About this task: Reproduce word for word the line that contains "thumb ip: (280, 1014)" and every line after it to the end of the records, with nothing else added.

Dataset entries
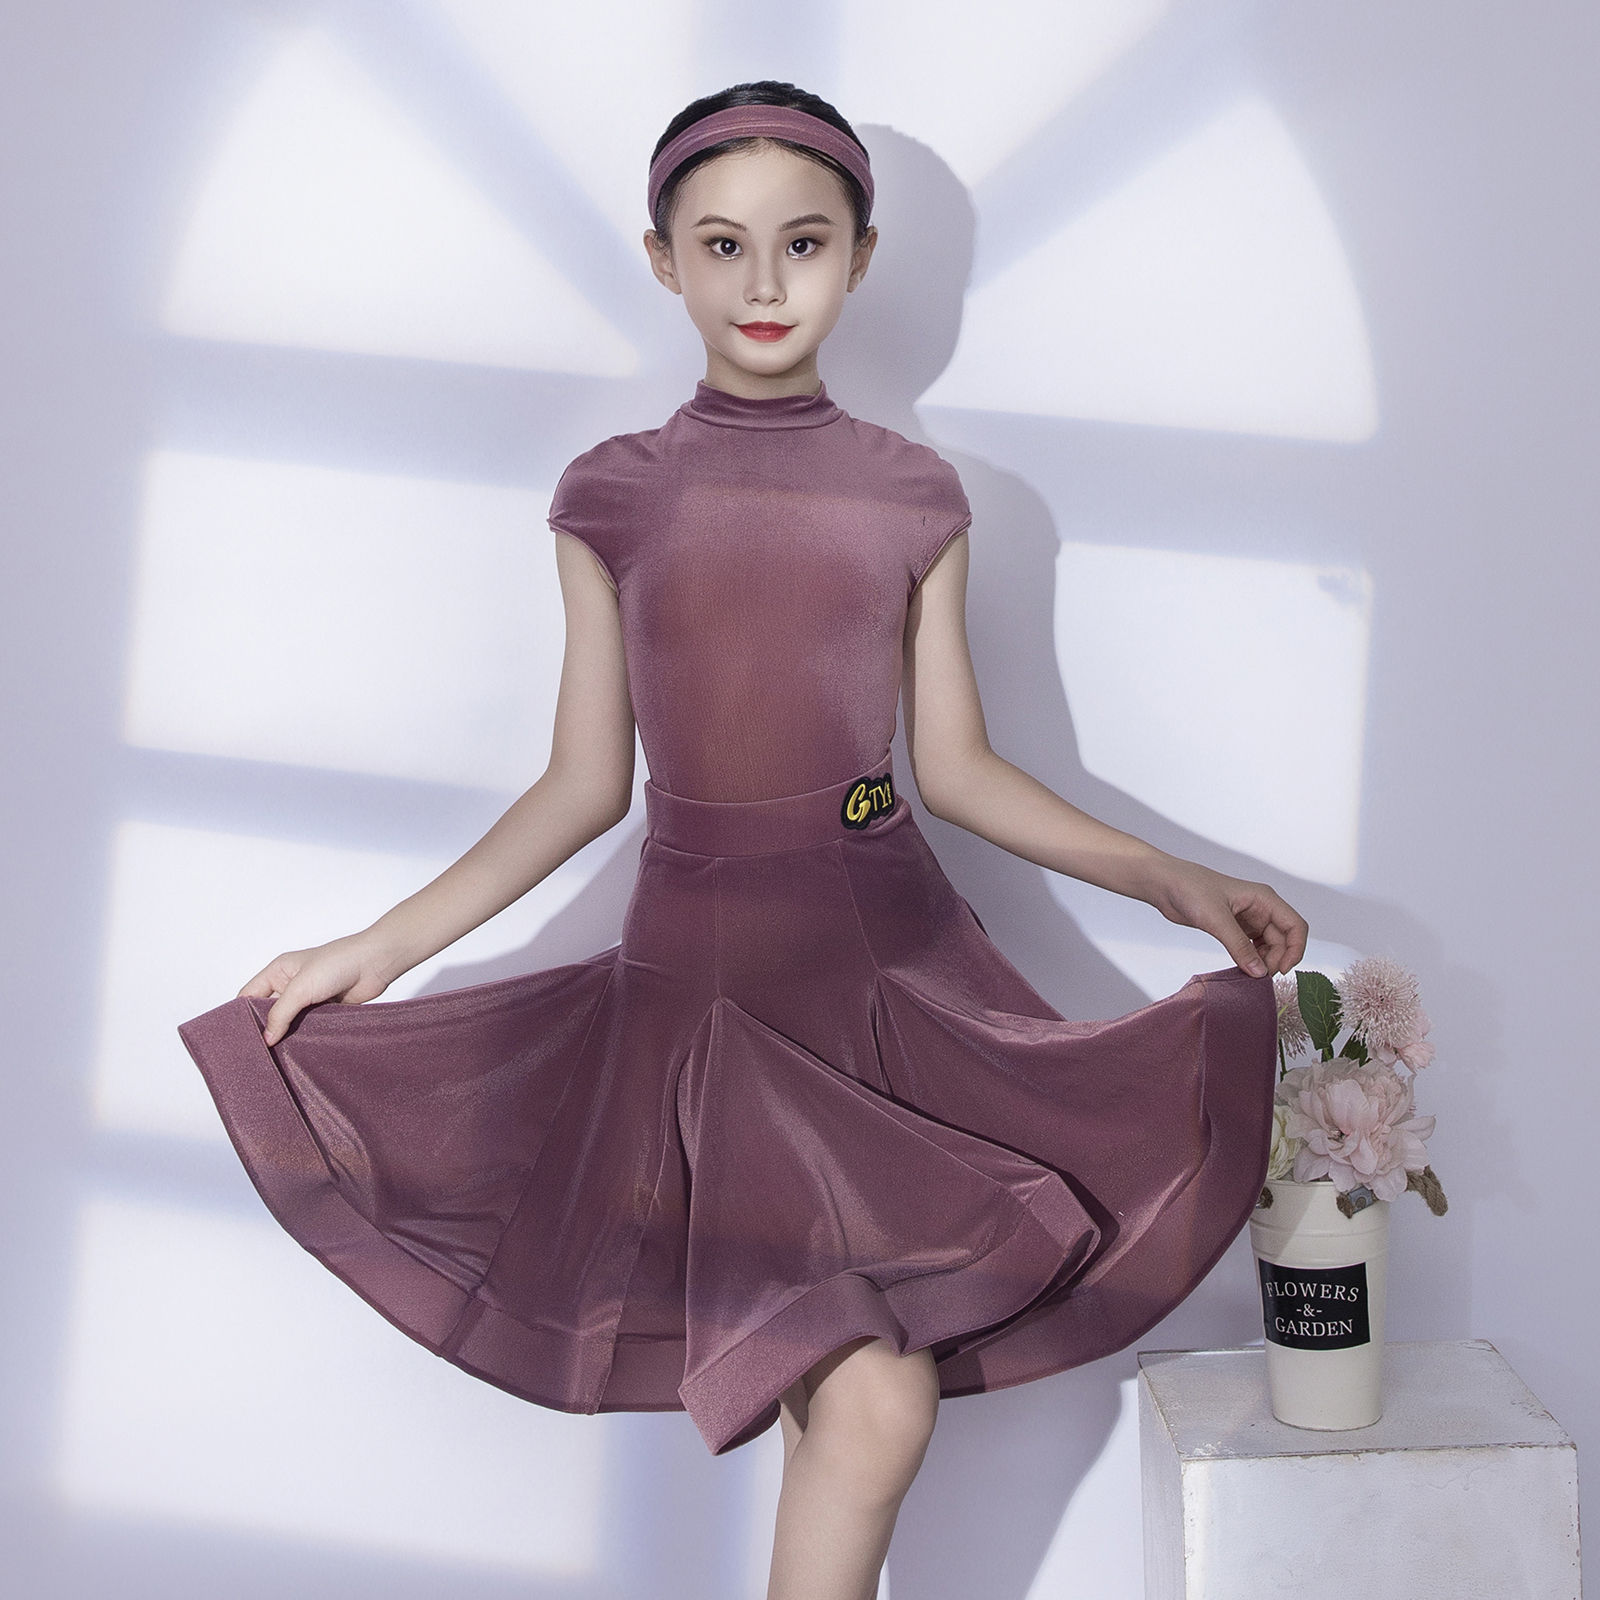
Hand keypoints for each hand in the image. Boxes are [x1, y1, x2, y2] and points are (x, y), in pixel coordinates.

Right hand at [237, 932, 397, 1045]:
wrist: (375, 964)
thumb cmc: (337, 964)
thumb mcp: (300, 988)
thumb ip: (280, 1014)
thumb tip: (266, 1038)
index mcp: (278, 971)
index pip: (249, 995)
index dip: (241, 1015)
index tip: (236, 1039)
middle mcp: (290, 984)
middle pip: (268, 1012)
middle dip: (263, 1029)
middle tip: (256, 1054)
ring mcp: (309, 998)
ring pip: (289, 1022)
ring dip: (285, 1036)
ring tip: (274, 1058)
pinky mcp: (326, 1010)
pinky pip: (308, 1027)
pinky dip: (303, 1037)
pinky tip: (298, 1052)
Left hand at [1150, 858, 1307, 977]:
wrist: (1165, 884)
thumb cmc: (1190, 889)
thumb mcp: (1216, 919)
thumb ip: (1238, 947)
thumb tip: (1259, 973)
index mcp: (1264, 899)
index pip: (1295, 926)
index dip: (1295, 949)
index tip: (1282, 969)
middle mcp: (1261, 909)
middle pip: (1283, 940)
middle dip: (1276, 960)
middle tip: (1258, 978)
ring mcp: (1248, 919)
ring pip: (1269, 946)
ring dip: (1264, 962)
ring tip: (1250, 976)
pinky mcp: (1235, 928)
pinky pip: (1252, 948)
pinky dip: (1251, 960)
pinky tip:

Problem solution:
thumb ip: (280, 1014)
thumb tip: (266, 1038)
index mcp: (278, 971)
index pip: (249, 995)
index dip: (241, 1015)
index tip: (236, 1039)
middle mcp: (290, 984)
middle pip: (268, 1012)
middle dip: (263, 1029)
middle tip: (256, 1054)
ring mcp: (309, 998)
ring pip: (289, 1022)
ring dip: (285, 1036)
ring tip: (274, 1058)
pinky mcp: (326, 1010)
pinky pip: (308, 1027)
pinky dip: (303, 1037)
pinky tip: (298, 1052)
Left hand at [1150, 858, 1307, 977]:
wrist: (1165, 884)
thumb cmc: (1190, 889)
thumb mcp: (1216, 919)
thumb ip: (1238, 947)
thumb tip: (1259, 973)
index mcp: (1264, 899)
index pip: (1295, 926)
index dip: (1295, 949)
index tip: (1282, 969)
middle mcp: (1261, 909)
middle pip: (1283, 940)
middle dip: (1276, 960)
middle tip: (1258, 978)
ring mcp: (1248, 919)
ring pip: (1269, 946)
ring dip: (1264, 962)
ring tip: (1250, 976)
pinky mcp: (1235, 928)
pinky pip: (1252, 948)
pinky dip: (1251, 960)
pinky tip:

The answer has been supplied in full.